Michelle Obama’s mother, Marian Shields Robinson, has died


WASHINGTON — Marian Lois Shields Robinson, 86, who raised her daughter, Michelle Obama, in a small apartment on Chicago’s South Side and later went to live in the White House when Barack Obama became president, died Friday, her family announced.

“My mom Marian Robinson was my rock, always there for whatever I needed,” Michelle Obama said in a post on X. “She was the same steady backstop for our entire family, and we are heartbroken to share she passed away today.”

The former first lady often credited her mother and her late father, Fraser, for instilling in her values and discipline while growing up at 7436 S. Euclid Ave.

Fraser Robinson, an operator at the City of Chicago Water Filtration Plant near Navy Pier, and a Democratic precinct captain, died in 1991.

After living in the White House, Mrs. Robinson moved back to Chicago, where she died Friday. The family statement announcing her death did not disclose the cause or funeral arrangements.

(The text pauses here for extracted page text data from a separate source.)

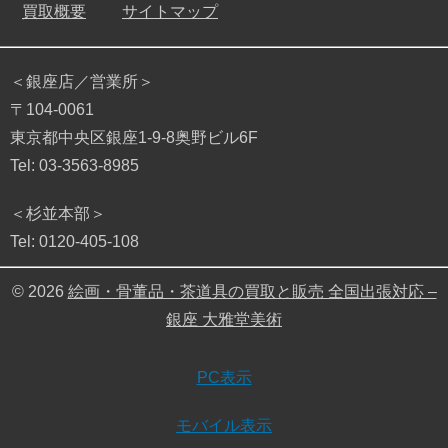
買取概要
サイトマップ
＜銀座店／営業所＞
〒104-0061
東京都中央区銀座1-9-8奥野ビル6F
Tel: 03-3563-8985
＜杉並本部＞
Tel: 0120-405-108
© 2026
絵画・骨董品・茶道具の買取と販売 全国出張対応 –
銀座 大雅堂美術
PC表示
モバイル表示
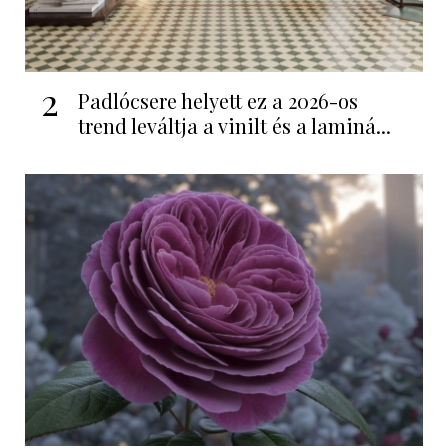
2
Padlócsere helyett ez a 2026-os
trend leváltja a vinilt és a laminá...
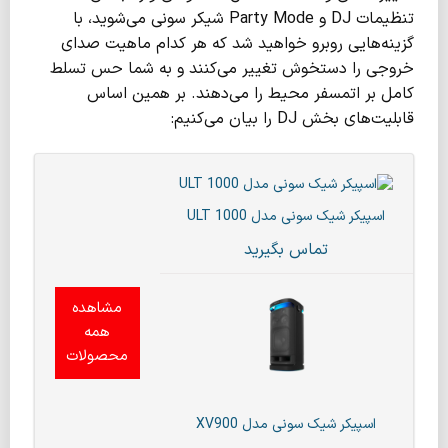
تنظیمات DJ و Party Mode شیکر سونی می‌شوید، با
گزینه‌هایی روبرو خواهید شد که هر کدام ماهیت صدای
خروجی را دستخوش تغییر می‌کنند و به شما حس تسلط
کامل بر اتمسفر محیط را می‌دهند. بر همین اساس
قابلیت‌های بخش DJ را بیان می‌کنیم:
اسپیکر شیک سونی مدل ULT 1000
تماس بگیرید
مشاهده
همه
محصولات
اسپیکر شیک سونی مدل XV900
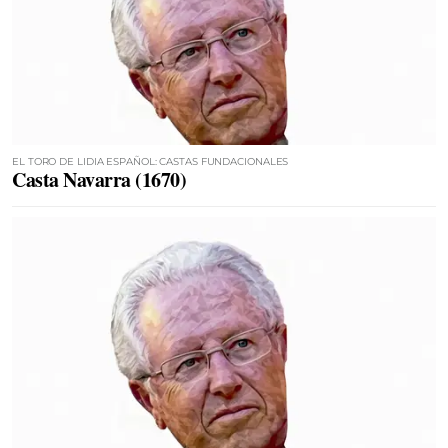
EL TORO DE LIDIA ESPAÑOL: CASTAS FUNDACIONALES
Casta Navarra (1670)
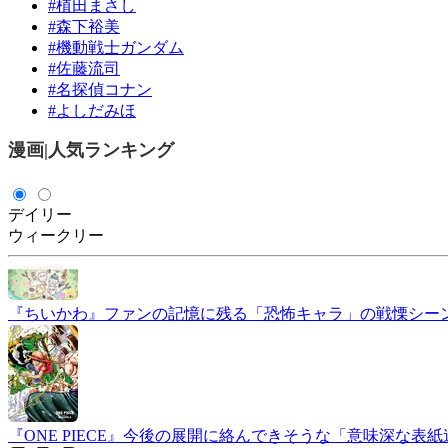
#植田まさし
#森下裕美
#機動戦士ガンダム
#佐藤流司
#名探偵コナン
#よしだみほ
漫画
|
人気ランキング
デイリー
ウィークリー
『ちいかわ』ファンの記憶に残る「恐怖キャラ」の戦慄シー
『ONE PIECE』今後の展開に絡んできそうな「意味深な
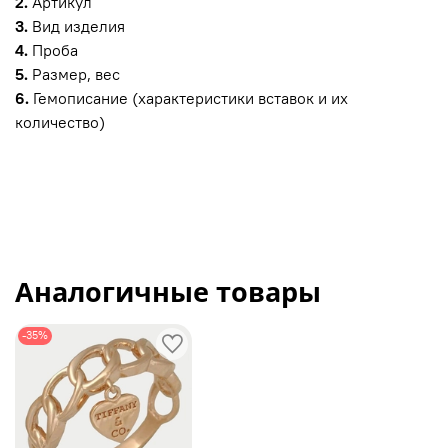
2.
Артикул
3.
Вид изделия
4.
Проба
5.
Размер, вес
6.
Гемописание (характеристики вставок и их
количество)
Аналогичные товары
-35%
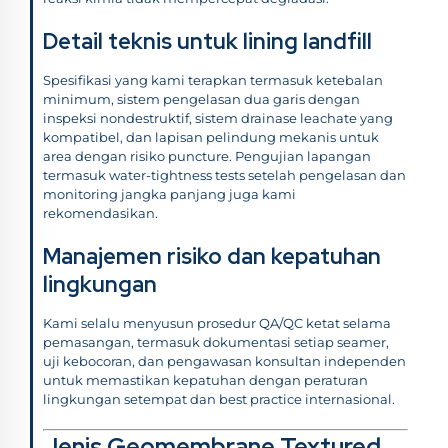
Detail teknis untuk lining landfill
Spesifikasi yang kami terapkan termasuk ketebalan
minimum, sistem pengelasan dua garis dengan
inspeksi nondestruktif, sistem drainase leachate yang
kompatibel, dan lapisan pelindung mekanis untuk
area dengan risiko puncture. Pengujian lapangan
termasuk water-tightness tests setelah pengelasan dan
monitoring jangka panjang juga kami
rekomendasikan.
Manajemen risiko dan kepatuhan
lingkungan
Kami selalu menyusun prosedur QA/QC ketat selama
pemasangan, termasuk dokumentasi setiap seamer,
uji kebocoran, dan pengawasan konsultan independen
untuk memastikan kepatuhan dengan peraturan
lingkungan setempat dan best practice internasional.
Jenis Geomembrane Textured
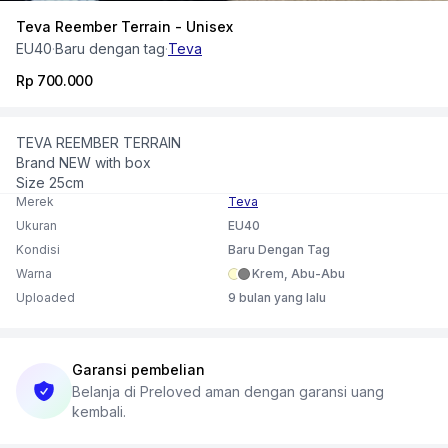
Teva Reember Terrain - Unisex
EU40
·
Baru dengan tag
·
Teva
Rp 700.000
TEVA REEMBER TERRAIN
Brand NEW with box
Size 25cm
Merek
Teva
Ukuran
EU40
Kondisi
Baru Dengan Tag
Warna
Krem, Abu-Abu
Uploaded
9 bulan yang lalu
Garansi pembelian
Belanja di Preloved aman dengan garansi uang
kembali.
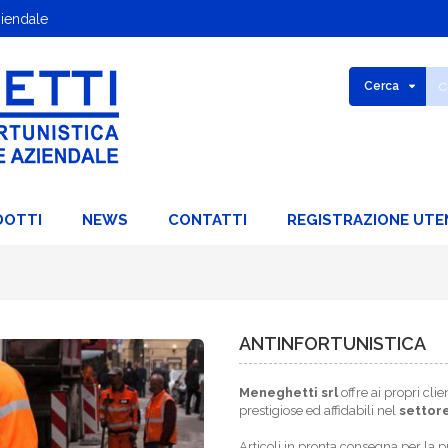
ziendale
Cerca
DOTTI
NEWS
CONTATTI
REGISTRAZIONE UTE
ANTINFORTUNISTICA
Meneghetti srl
offre ai propri cl
prestigiose ed affidabili nel
settor
Articoli in pronta consegna per la 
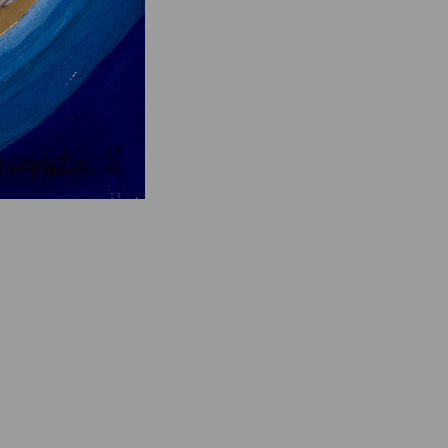
e des ayants droits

On Mother’s Day this year, Michelle Obama wrote, “My mom has always been my rock and I’m so grateful for all the ways she continues to show up for my family. She’s taught me so much over the years, and I feel so lucky that I get to pass that same wisdom down to my own girls.”

An exhibit in the Obama Presidential Center Museum, now under construction in Jackson Park, will be named in honor of Marian Robinson.

In announcing the naming of the “Opening the White House” exhibit after her mother, Michelle Obama wrote, “Growing up with my mom always was an adventure.

“It entailed trips to the library as a toddler to learn the alphabet; the entire family piling into our car to go to the local drive-in — homemade chicken in hand. It included Mom inviting family over for New Year’s Eve, raising a toast as the clock struck midnight.

“But above all else, my mother gave me nonstop, unconditional love in so many ways. She fostered in me a deep sense of confidence in who I was and who I could be by teaching me how to think for myself, how to use my own voice, and how to understand my own worth.

“I simply wouldn’t be who I am today without her.”

When Barack Obama started his first term as president in January, 2009, Mrs. Robinson moved into the White House to help with child care duties for then young daughters Sasha and Malia.

During her time in Washington, she would leave the White House to go shopping or meet with friends, moving around the city unrecognized, a situation her famous daughter, who missed shopping at Target, envied.

It was a tough sell to persuade Mrs. Robinson to move in.

“I flat out begged her,” the former first lady wrote in her book, “The Light We Carry,” about convincing her mother that she needed to leave the South Side. “I’d enlisted Craig [Mrs. Robinson’s son and Michelle Obama’s brother] to further twist her arm. My mother was the rock of our family. She steadied us all. Since the time our daughters were babies, she’d help us out around the edges of our regular childcare arrangements.”

Mrs. Robinson was born July 29, 1937, one of seven children growing up in segregated Chicago. Her parents separated when she was a teen.

Her mother, Rebecca Jumper, was a nursing aide. Her father, the jazz-loving Purnell Shields, nicknamed “Southside,” could not, because he was Black, join a union or get a construction job. Her father woke the family “by blasting jazz records,” teaching her, the family said in a statement, “that even in the face of hardship, there was music to be found.”

Mrs. Robinson became a secretary, studying as a young woman to be a teacher. From the cramped apartment on Euclid, she taught her children to read at an early age, setting them on a course that led for both to Princeton University.

During her White House years, Mrs. Robinson lived on the third floor, and her daughter, on especially fraught days, would go up a flight to find comfort with her mom.

While living at the White House, she would often accompany Malia and Sasha to school.

Barack Obama has often told the story of how he sat next to his mother-in-law on a couch on Election Night 2008 in Chicago, watching the returns on television, and he grabbed her hand when he was projected to win the White House.

“As someone who grew up in deeply segregated Chicago … there were always barriers,” Barack Obama recalled in an interview.

With Obama’s election as the nation’s first Black president — and Mrs. Robinson’s daughter to be first lady —”seeing it through her eyes, I think, made it a little more special.”